I received a review copy from the publishers in exchange for an honest review. It has not affected my opinions.
Genre: Historical Fantasy Romance Age Range: Adult Star Rating: 4 stars Series: yes - first book
It’s difficult to find a husband in Regency England when you’re a young lady with only half a soul.
Ever since she was cursed by a faerie, Theodora Ettings has had no sense of fear or embarrassment – a condition which makes her prone to accidental scandal. Dora hopes to be a quiet, sensible wallflower during the London Season – but when the strange, handsome and utterly uncouth Lord Sorcier discovers her condition, she is instead drawn into dangerous and peculiar faerie affairs.
If Dora’s reputation can survive both her curse and her sudden connection with the least-liked man in all of high society, then she may yet reclaim her normal place in the world. . . but the longer Dora spends with Elias Wilder, the more she begins to suspect that one may indeed fall in love, even with only half a soul.
Blurb taken from Goodreads. Add to your shelves here.
HALF A SOUL is a very funny, whimsical story about love, ill tempered magicians, and vicious faeries. The sheer whimsy of it, coupled with the very vicious main faerie really gives it that fairy tale feel, both of this world and not, and with very sharp teeth.
The heart of this book is about fighting injustice and how often those with wealth and “good” stations don’t think about the unpleasantness – and when they do it’s abstract and not enough to help. It’s Dora, Albert, and Elias’ experience of injustice and their determination to do something about it that draws the men together with Dora as friends and more. It gives them a common ground and makes their relationships less superficial than many of the others around them.
It’s funny how much they, particularly Elias, flout the rules of polite society, because the rules are so stupid and he does not have the time for them. Dora’s perspective, the book’s narrator, really brings out the frustrated bemusement at the absurdity of it all because she feels emotions differently because half her soul is missing. The use of proper speech also helps highlight the absurdity because of the way they have to phrase things.

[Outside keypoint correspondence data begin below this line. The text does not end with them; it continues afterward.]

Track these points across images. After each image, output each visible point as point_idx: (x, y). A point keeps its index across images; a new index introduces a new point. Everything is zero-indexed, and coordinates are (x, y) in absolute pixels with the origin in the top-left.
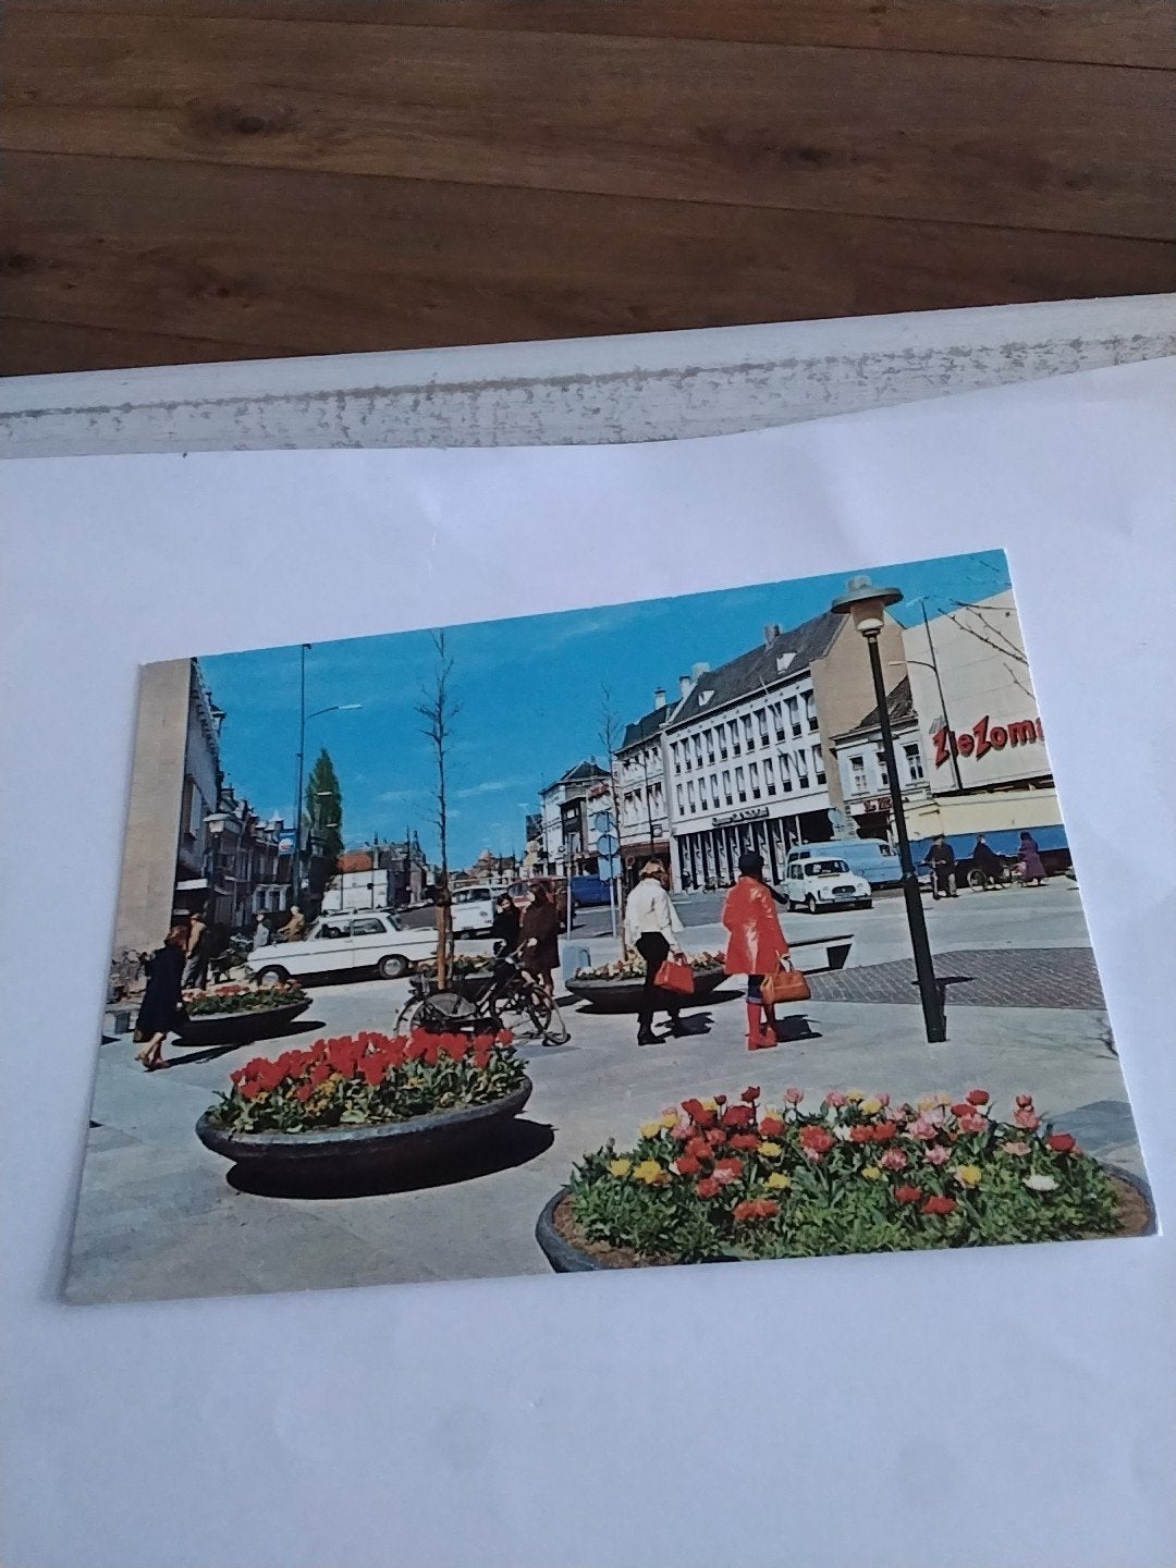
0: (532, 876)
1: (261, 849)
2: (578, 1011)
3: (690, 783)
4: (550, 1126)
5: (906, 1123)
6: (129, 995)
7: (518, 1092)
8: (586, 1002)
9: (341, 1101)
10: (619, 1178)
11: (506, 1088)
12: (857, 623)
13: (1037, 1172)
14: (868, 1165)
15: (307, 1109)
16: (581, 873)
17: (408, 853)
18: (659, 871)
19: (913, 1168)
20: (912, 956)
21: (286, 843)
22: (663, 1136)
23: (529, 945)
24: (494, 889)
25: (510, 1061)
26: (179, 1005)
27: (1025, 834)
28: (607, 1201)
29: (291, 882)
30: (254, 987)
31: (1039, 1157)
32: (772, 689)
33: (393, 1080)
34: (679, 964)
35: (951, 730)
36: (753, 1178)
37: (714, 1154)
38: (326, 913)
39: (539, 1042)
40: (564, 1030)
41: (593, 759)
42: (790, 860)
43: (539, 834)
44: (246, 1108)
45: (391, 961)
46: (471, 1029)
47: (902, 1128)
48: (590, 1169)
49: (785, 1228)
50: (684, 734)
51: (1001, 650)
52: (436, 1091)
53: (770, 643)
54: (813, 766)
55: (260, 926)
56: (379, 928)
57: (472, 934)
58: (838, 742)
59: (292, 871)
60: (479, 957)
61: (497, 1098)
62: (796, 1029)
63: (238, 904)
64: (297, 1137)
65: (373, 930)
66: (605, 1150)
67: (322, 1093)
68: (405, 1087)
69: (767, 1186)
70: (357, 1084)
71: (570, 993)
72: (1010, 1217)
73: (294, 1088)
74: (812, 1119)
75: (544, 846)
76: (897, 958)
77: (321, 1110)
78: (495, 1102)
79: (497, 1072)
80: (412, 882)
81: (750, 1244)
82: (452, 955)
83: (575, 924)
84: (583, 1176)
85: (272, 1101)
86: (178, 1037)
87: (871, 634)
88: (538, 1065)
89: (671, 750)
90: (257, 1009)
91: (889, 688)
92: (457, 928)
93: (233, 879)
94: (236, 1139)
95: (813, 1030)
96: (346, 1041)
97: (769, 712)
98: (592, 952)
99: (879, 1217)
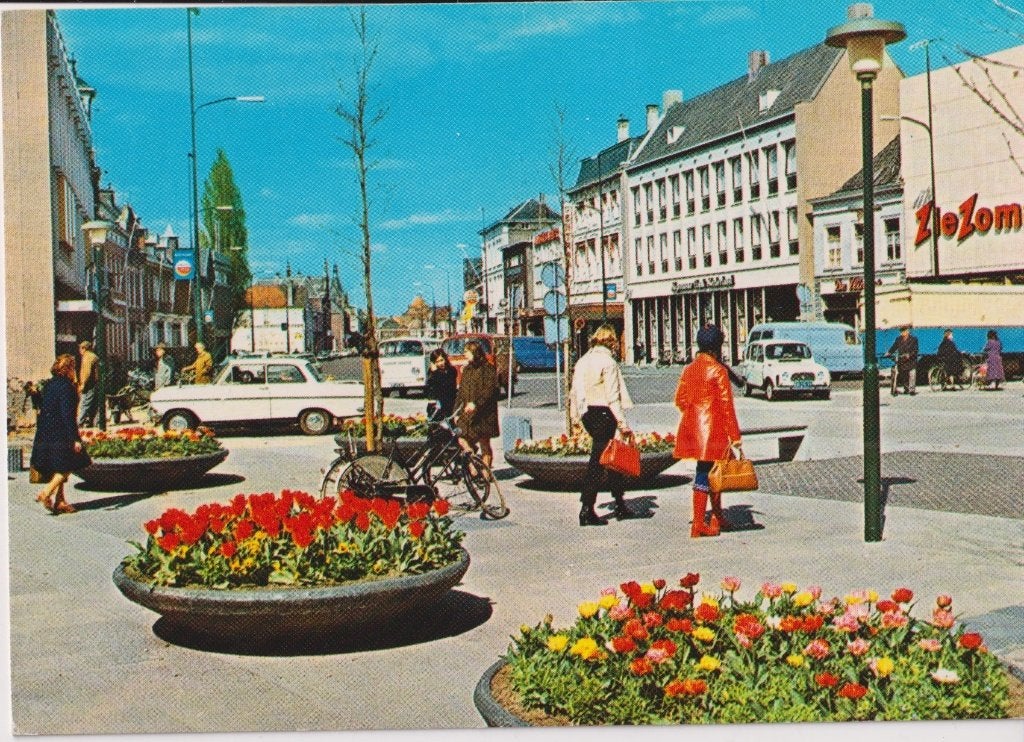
0: (470, 331)
1: (153, 270)
2: (519, 485)
3: (651, 237)
4: (488, 599)
5: (832, 616)
6: (18, 429)
7: (458, 563)
8: (526, 477)
9: (268, 560)
10: (556, 652)
11: (442, 559)
12: (854, 60)
13: (944, 666)
14: (793, 652)
15: (233, 567)
16: (525, 334)
17: (327, 290)
18: (610, 339)
19: (834, 657)
20: (861, 452)
21: (183, 266)
22: (601, 615)
23: (467, 409)
24: (427, 343)
25: (445, 533)
26: (78, 445)
27: (992, 333)
28: (543, 674)
29: (192, 312)
30: (160, 431)
31: (948, 653)
32: (751, 132)
33: (322, 543)
34: (627, 443)
35: (937, 205)
36: (685, 659)
37: (649, 635)
38: (235, 354)
39: (477, 515)
40: (503, 505)
41: (541, 197)
42: (752, 339)
43: (478, 282)
44: (166, 561)
45: (313, 416)
46: (404, 496)
47: (829, 620)
48: (528, 643)
49: (711, 705)
50: (647, 176)
51: (1003, 117)
52: (369, 557)
53: (753, 74)
54: (786, 231)
55: (161, 362)
56: (298, 377)
57: (403, 392)
58: (816, 206)
59: (192, 300)
60: (411, 418)
61: (433, 568)
62: (741, 520)
63: (133, 336)
64: (223, 594)
65: (291, 378)
66: (543, 626)
67: (247, 551)
68: (335, 550)
69: (698, 667)
70: (284, 545)
71: (508, 466)
72: (912, 704)
73: (216, 544)
74: (747, 607)
75: (484, 296)
76: (847, 453)
77: (248, 569)
78: (430, 572)
79: (433, 542)
80: (333, 326)
81: (677, 718)
82: (381, 414)
83: (516, 391)
84: (521, 649)
85: (194, 555)
86: (81, 481)
87: (866, 77)
88: (474, 536)
89: (631, 195)
90: (166, 457)
91: (878, 147)
92: (386, 383)
93: (124, 303)
94: (159, 591)
95: (757, 522)
96: (268, 498)
97: (745, 162)
98: (534, 423)
99: (797, 699)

I was very glad about the decision Dora makes at the end of the book to do with restoring her soul to one piece. I wish a bit more time had been put into her explanation because it was left more or less as “this was the only way to save everyone.” It could have been a really nice reinforcing moment about inclusion and acceptance, particularly as Dora felt like she could be neurodivergent (I certainly saw a lot of my own ASD in her.)
Onto the next book, which is a companion and a Cinderella retelling!